The next step is to build the CSV file. CSV stands for comma separated value. For specific instructions for creating this CSV, see the cellranger aggr page.

The CSV file is a two-column file. The first column is for the sample id. This id name can be anything you want. Choose descriptive ids since they are used later in the analysis. The second column contains the paths to the molecule_info.h5 output files from the cellranger count pipelines.

For Cell Ranger v6.0+ and Loupe Browser v5.1.0+, the libraries CSV header should be 'sample_id,molecule_h5'. For prior software versions, it should be 'library_id,molecule_h5'.

From the same directory where the HDF5 files were downloaded, use the pwd command to print out the path:

pwd

The output is similar to the following:

/path/to/run_cellranger_aggr

Copy the path to make the CSV file. Use the text editor of your choice to make this file. This example uses nano.

nano pbmc_aggr.csv

This opens the nano text editor. Paste the text into the editor. Edit the /path/to/ part for each molecule_info.h5 file so it matches the absolute path of the file on your system.

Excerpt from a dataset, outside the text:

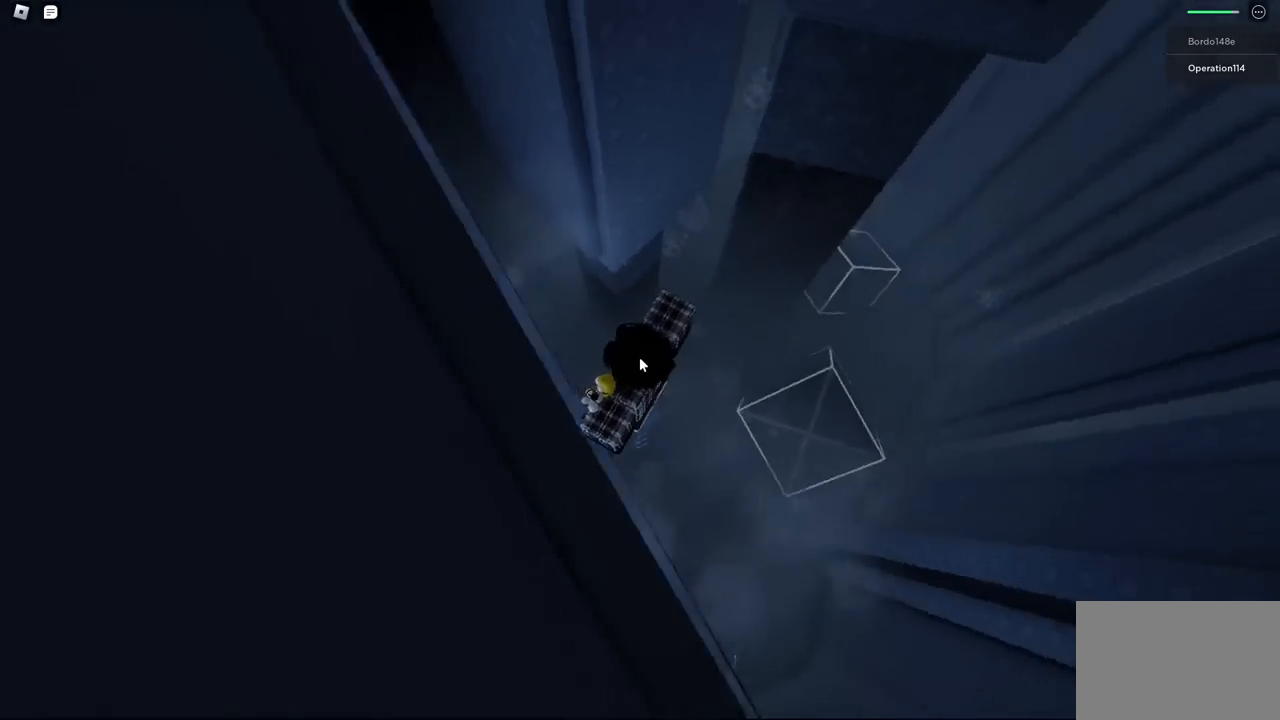
{"keys": [], "events": []}
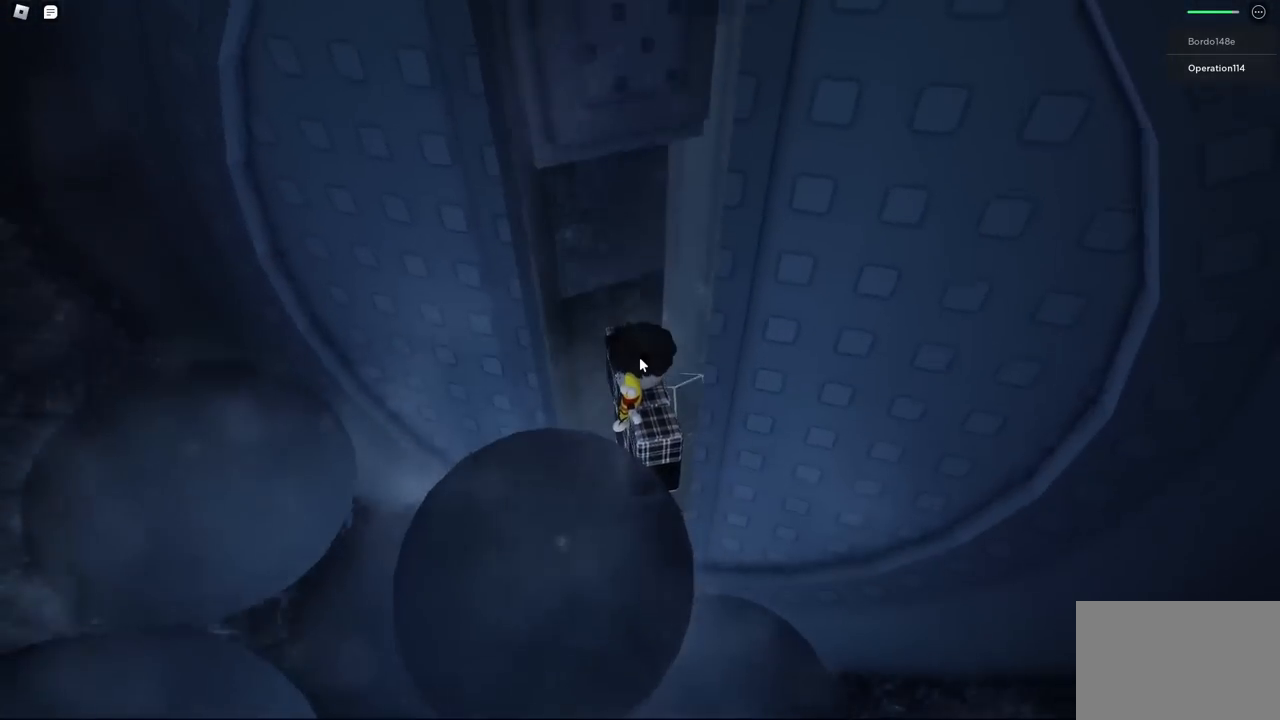
{"keys": ["w"], "events": [[500, "w", "down"]]}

sample_id,molecule_h5 1k_pbmcs,/path/to/run_cellranger_aggr/pbmc_1k_v3_molecule_info.h5 10k_pbmcs,/path/to/run_cellranger_aggr/pbmc_10k_v3_molecule_info.h5

Exit out of the nano text editor by pressing keys and then pressing for "Yes" to save the file.

Save modified buffer (ANSWERING "No" WILL DESTROY CHANGES) ? Y Yes N No ^C Cancel

Nano then asks you:

File Name to Write: pbmc_aggr.csv

Press the key to confirm keeping this filename and saving the file. Now you are back to the command prompt.

We have now saved our Linux-formatted CSV file and exited out of the nano text editor.

Run the --help command to print the usage statement and view the input requirements.

cellranger aggr --help

This command prints the following:

cellranger-aggr Aggregate data from multiple Cell Ranger runs USAGE: cellranger aggr [FLAGS] [OPTIONS] --id <ID> --csv <CSV> FLAGS: --nosecondary Disable secondary analysis, e.g. clustering --dry Do not execute the pipeline. Generate a pipeline invocation (.mro) file and stop --disable-ui Do not serve the web UI --noexit Keep web UI running after pipestance completes or fails --nopreflight Skip preflight checks -h, --help Prints help information OPTIONS: --id <ID> A unique run id and output folder name [a-zA-Z0-9_-]+ ...

This pipeline has two inputs:

  • --id is used to name the output directory that the pipeline runs in.
  • --csv takes a CSV file that points to the outputs from the cellranger count pipeline.

Next, build the command line and run it.

cellranger aggr --id=1k_10k_pbmc_aggr --csv=pbmc_aggr.csv

The output is similar to the following:

2021-10-28 19:59:07 [perform] Serializing pipestance performance data. Waiting 6 seconds for UI to do final refresh. Pipestance completed successfully! 2021-10-28 19:59:13 Shutting down.

Just like the other pipelines, when you see “Pipestance completed successfully!” the job is done, and the pipeline outputs are in the pipestance directory in the outs/ folder. List the contents of this directory:

ls -1 1k_10k_pbmc_aggr/outs/

The output is similar to the following:

├── aggregation.csv ├── count │   ├── analysis │   │   ├── clustering │   │   ├── diffexp │   │   ├── pca │   │   ├── tsne │   │   └── umap │   ├── cloupe.cloupe │   ├── filtered_feature_bc_matrix │   │   ├── barcodes.tsv.gz │   │   ├── features.tsv.gz │   │   └── matrix.mtx.gz │   ├── filtered_feature_bc_matrix.h5 │   └── summary.json └── web_summary.html

The outputs are similar to those from the cellranger count pipeline, with the exception of the BAM files and molecule_info.h5 files. More information about outputs is available in the Understanding Outputs section.